New year, new blog!
I am super excited to finally unveil my revamped blog! 🎉 It’s been an incredibly rewarding experience so far. I have been writing blogs on all sorts of topics from AI to personal life since starting grad school, and looking back at my older posts as I wrap up 2024 fills me with a sense of accomplishment and gratitude :)
As someone who works day to day mostly on the scientific computation and/or backend ML stack like CUDA, C compilers, JAX, Jupyter you name it, I have always stayed away from hardcore front end development. When I built my older portfolio page, I wanted something that will take me away from building the frontend to set myself up quickly and I ended up with Hugo and a prepopulated template.

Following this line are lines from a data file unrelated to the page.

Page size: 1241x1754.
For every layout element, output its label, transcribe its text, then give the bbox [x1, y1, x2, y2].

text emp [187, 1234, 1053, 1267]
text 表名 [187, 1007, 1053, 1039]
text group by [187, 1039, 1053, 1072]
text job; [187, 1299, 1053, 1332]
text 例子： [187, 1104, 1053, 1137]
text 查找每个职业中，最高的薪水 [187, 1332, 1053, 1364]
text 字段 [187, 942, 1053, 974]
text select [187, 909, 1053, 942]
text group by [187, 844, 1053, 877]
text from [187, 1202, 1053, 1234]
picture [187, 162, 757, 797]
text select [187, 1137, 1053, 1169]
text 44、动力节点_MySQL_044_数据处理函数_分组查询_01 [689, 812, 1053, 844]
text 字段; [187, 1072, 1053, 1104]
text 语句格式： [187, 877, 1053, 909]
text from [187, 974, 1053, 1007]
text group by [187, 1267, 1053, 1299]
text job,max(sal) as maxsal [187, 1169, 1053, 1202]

While the template served me well initially, I was too busy with other projects (you know how it is in the world of machine learning!) to invest much time in front-end development. I wanted a solution that would let me quickly get started and focus on my core strengths.
So this holiday season, while enjoying movies and quality time with my family (yes, I may have snuck in some coding sessions!), I decided to build a brand-new blog from scratch. Hey, what can I say? Some habits die hard! 😄 My family is used to it by now – they know they always have my full attention, no matter what I’m working on.

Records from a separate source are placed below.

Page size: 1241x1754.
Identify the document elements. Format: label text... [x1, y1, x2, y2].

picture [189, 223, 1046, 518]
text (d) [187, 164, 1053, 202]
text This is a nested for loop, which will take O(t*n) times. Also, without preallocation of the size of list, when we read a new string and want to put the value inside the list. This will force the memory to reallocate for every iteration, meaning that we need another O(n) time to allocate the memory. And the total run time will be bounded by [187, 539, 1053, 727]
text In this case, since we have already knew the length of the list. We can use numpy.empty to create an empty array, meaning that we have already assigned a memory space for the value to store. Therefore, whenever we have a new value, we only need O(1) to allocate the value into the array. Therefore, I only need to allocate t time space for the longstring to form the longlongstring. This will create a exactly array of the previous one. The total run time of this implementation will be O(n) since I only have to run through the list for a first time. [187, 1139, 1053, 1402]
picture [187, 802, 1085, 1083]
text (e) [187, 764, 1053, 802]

For my newer blog, I still chose to use Hugo for the backend, mainly because I like it’s go implementation and also the ability to create a static webpge. I swapped the whole front end template with html, css and javascript and put on my creative hat.

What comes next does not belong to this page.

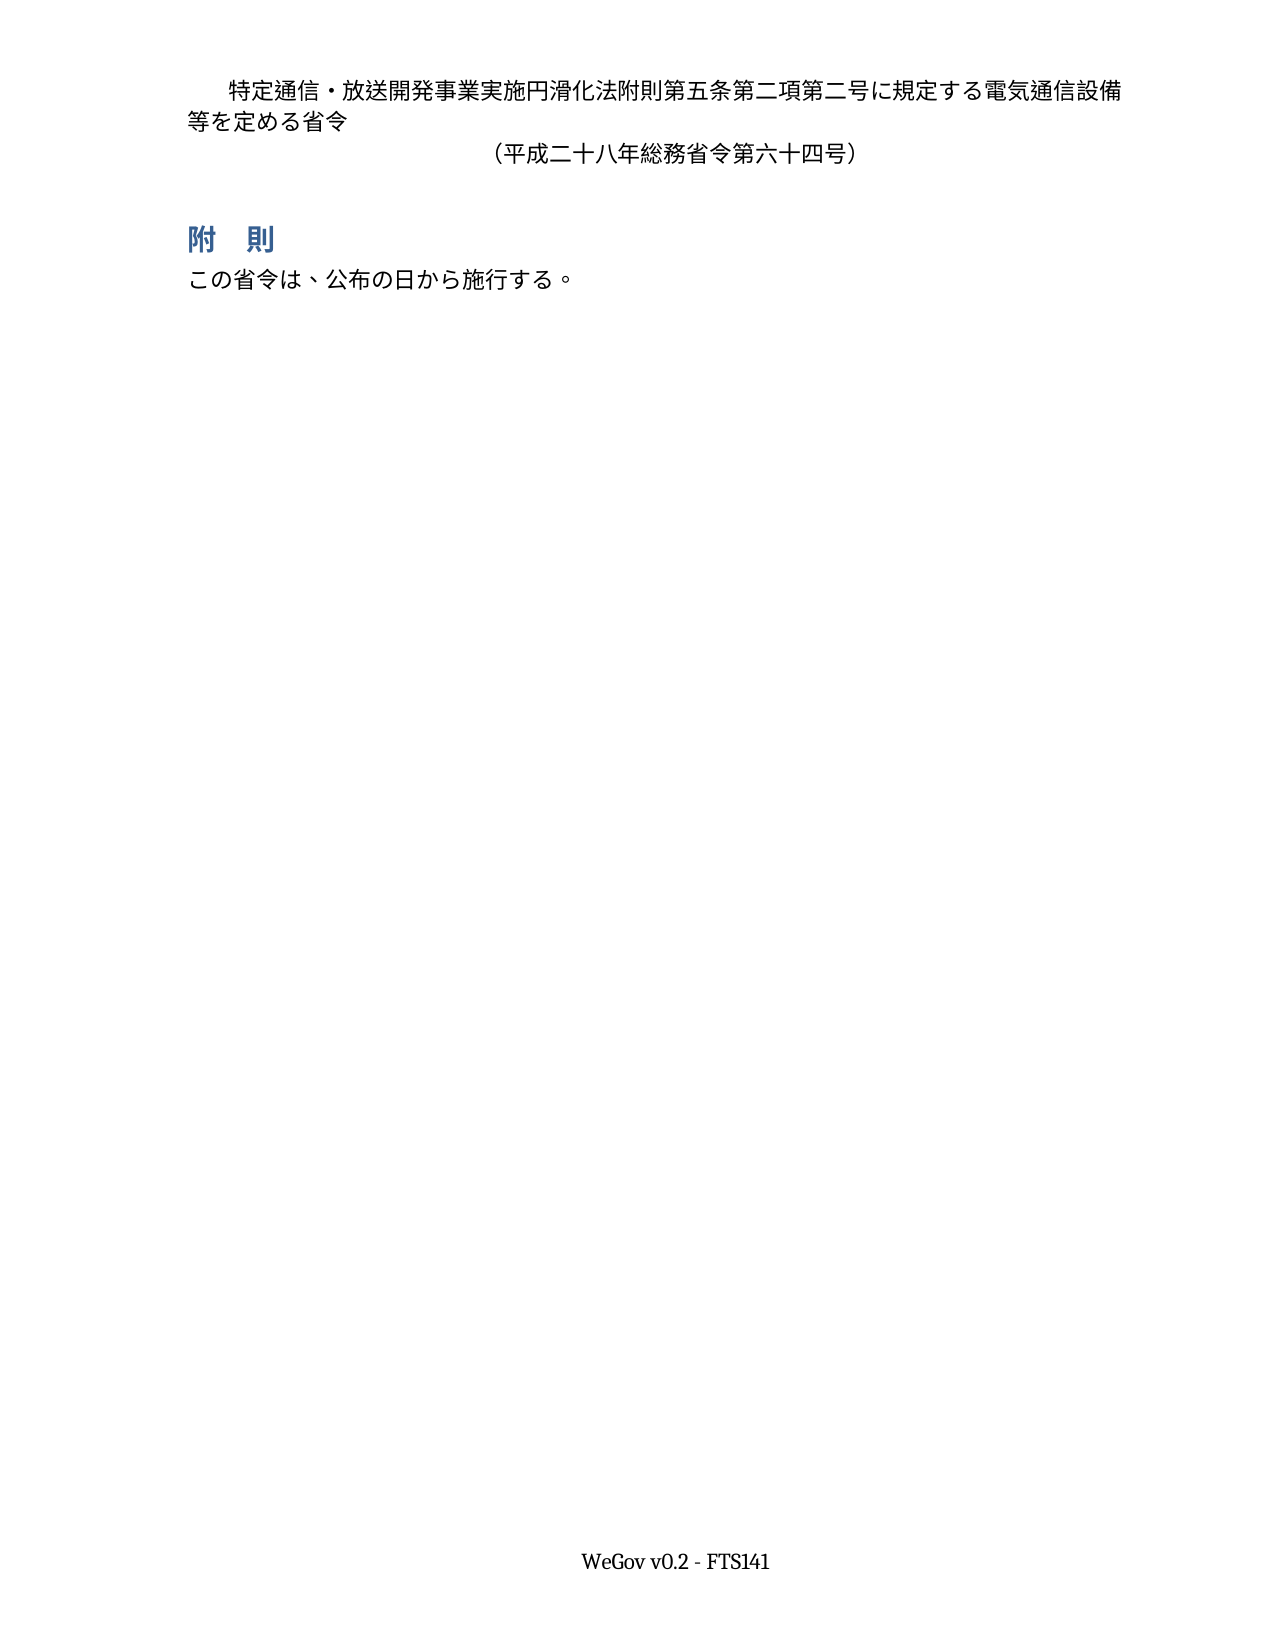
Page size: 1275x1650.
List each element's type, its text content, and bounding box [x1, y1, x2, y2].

subtitle 附 則 [187, 219, 1087, 258]
text この省令は、公布の日から施行する。 [187, 264, 1087, 296]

By the way, fun fact – When I was in elementary school (grade 5) I won a website building compeititon at the district board level! I built this cool website for the compeition themed around “Icecream shop” and you bet I used <marquee> ... </marquee>
every chance I got. That was the first dev competition I’ve won!
It’s been quite fun to tweak my own webpage and make it authentically me. I updated the template a lot on my older webpage as well, but it always felt creatively restricting in a way on what changes I can make without breaking something. With this website, I made sure to build in a way where every peice of code is modular, not tightly coupled and easily maintanable.
For publishing the older site, I used netlify in my CI/CD, although it was convinient, I wanted to rely less as much as possible and updated my CICD pipelines to directly publish my hugo site to cloudflare as well. I had planned this change on my older website but never actually implemented it. As the saying goes If it works, don’t touch it! but since I am starting fresh and migrating anyways I felt it was nice time to update this as well. I will make another blog post on how you can set this up.